Dr. Wendy Fletcher, Ph.D., is a distinguished academic leader, scholar, and artist whose career spans more than three decades in higher education, intercultural dialogue, and community-based leadership. She has served as President and Vice-Chancellor of Renison University College, affiliated with the University of Waterloo (2014–2024), and as Principal and Dean of the Vancouver School of Theology at the University of British Columbia (2005–2012). In these roles, she guided institutions through periods of transformation, building resilient governance structures, strengthening international partnerships, and advancing equity and reconciliation as foundational to institutional life. Currently Director of the Centre for Interreligious Spirituality and Wisdom Practices (CISWP), she continues to shape innovative approaches to healing, reconciliation, and intercultural engagement.

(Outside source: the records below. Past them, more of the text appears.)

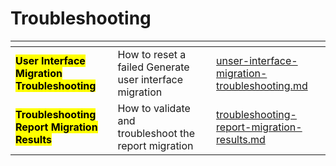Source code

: # Troubleshooting

<table data-view="cards"><thead><tr><th></th><th></th><th></th><th data-hidden data-card-target data-type="content-ref"></th></tr></thead><tbody><tr><td><mark style="color:$success;"><strong>User Interface Migration Troubleshooting</strong></mark></td><td>How to reset a failed Generate user interface migration</td><td></td><td><a href="unser-interface-migration-troubleshooting.md">unser-interface-migration-troubleshooting.md</a></td></tr><tr><td><mark style="color:$success;"><strong>Troubleshooting Report Migration Results</strong></mark></td><td>How to validate and troubleshoot the report migration</td><td></td><td><a href="troubleshooting-report-migration-results.md">troubleshooting-report-migration-results.md</a></td></tr></tbody></table>

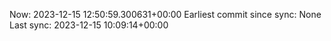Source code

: Now: 2023-12-15 12:50:59.300631+00:00 Earliest commit since sync: None Last sync: 2023-12-15 10:09:14+00:00
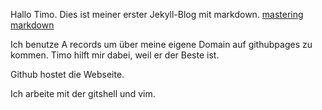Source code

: Hallo Timo.
Dies ist meiner erster Jekyll-Blog mit markdown. 
[mastering markdown](https://guides.github.com/features/mastering-markdown/)

Ich benutze A records um über meine eigene Domain auf githubpages zu kommen. Timo hilft mir dabei, weil er der Beste ist.

Github hostet die Webseite. 

Ich arbeite mit der gitshell und vim.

Dr. Fletcher’s scholarship explores the intersections of race, religion, and reconciliation, with a sustained focus on the history and legacy of colonization, residential schools, and the transformative role of women in social and religious change. She has authored and co-authored numerous books and chapters, including *A Space for Race: Decoding Racism, Multiculturalism and Post-Colonialism in Canada and Beyond* (Oxford University Press), and contributed to critical works on reconciliation, collective trauma, and intercultural spirituality. Her voice is recognized internationally, having delivered more than 800 presentations across 30 countries, engaging with audiences on themes of leadership, intercultural healing, and global peacebuilding.
Her leadership of the Centre for Spirituality and Wisdom Practices (CSWP) and CISWP represents a natural extension of this lifelong vocation. Both centres address the pressing crises of meaning, identity, and belonging in a rapidly shifting global landscape. In a time marked by disconnection, polarization, and systemic injustices, these centres create spaces for the exploration of spiritual wisdom, ethical discernment, and pathways to healing. Their mission is to integrate the wisdom traditions of the world’s religions, humanist and secular thought, contemporary science, and the arts in order to nurture both personal resilience and systemic transformation.
The centres’ programs emphasize interdisciplinary and interreligious research and practice, structured around three interrelated dimensions of healing: systemic and communal healing, personal healing, and body healing. Through conversation and research circles, retreats, lectures, and global partnerships, they foster exploration of diverse traditions—from Christian, Hindu, and Indigenous wisdoms to contemporary botanical medicine—seeking to recover integrated understandings of body, mind, and spirit. This work positions the centres at the intersection of academic research, NGO practice, and community empowerment.
Dr. Fletcher’s vision for these centres is rooted in her conviction that healthy societies are built by nurturing whole persons and inclusive communities. Under her leadership, the centres aim to equip emerging leaders, particularly young adults, with the spiritual literacy, intercultural competence, and adaptive skills necessary to shape just and equitable communities. Partnerships with global institutions—including the King Hamad Centre for Peaceful Co-Existence, Des Sanskriti Vishwavidyalaya University, and the Simon Wiesenthal Centre—demonstrate the international scope and collaborative potential of this work.
Bringing together decades of scholarship, global engagement, and executive leadership, Dr. Fletcher’s current focus reflects her enduring commitment: to foster resilience, justice, and reconciliation through education, spirituality, and intercultural dialogue. Her work, situated at the nexus of academia and NGO leadership, is animated by the vision of “one sky over all”—a world where healing, meaning-making, and community renewal are accessible to all.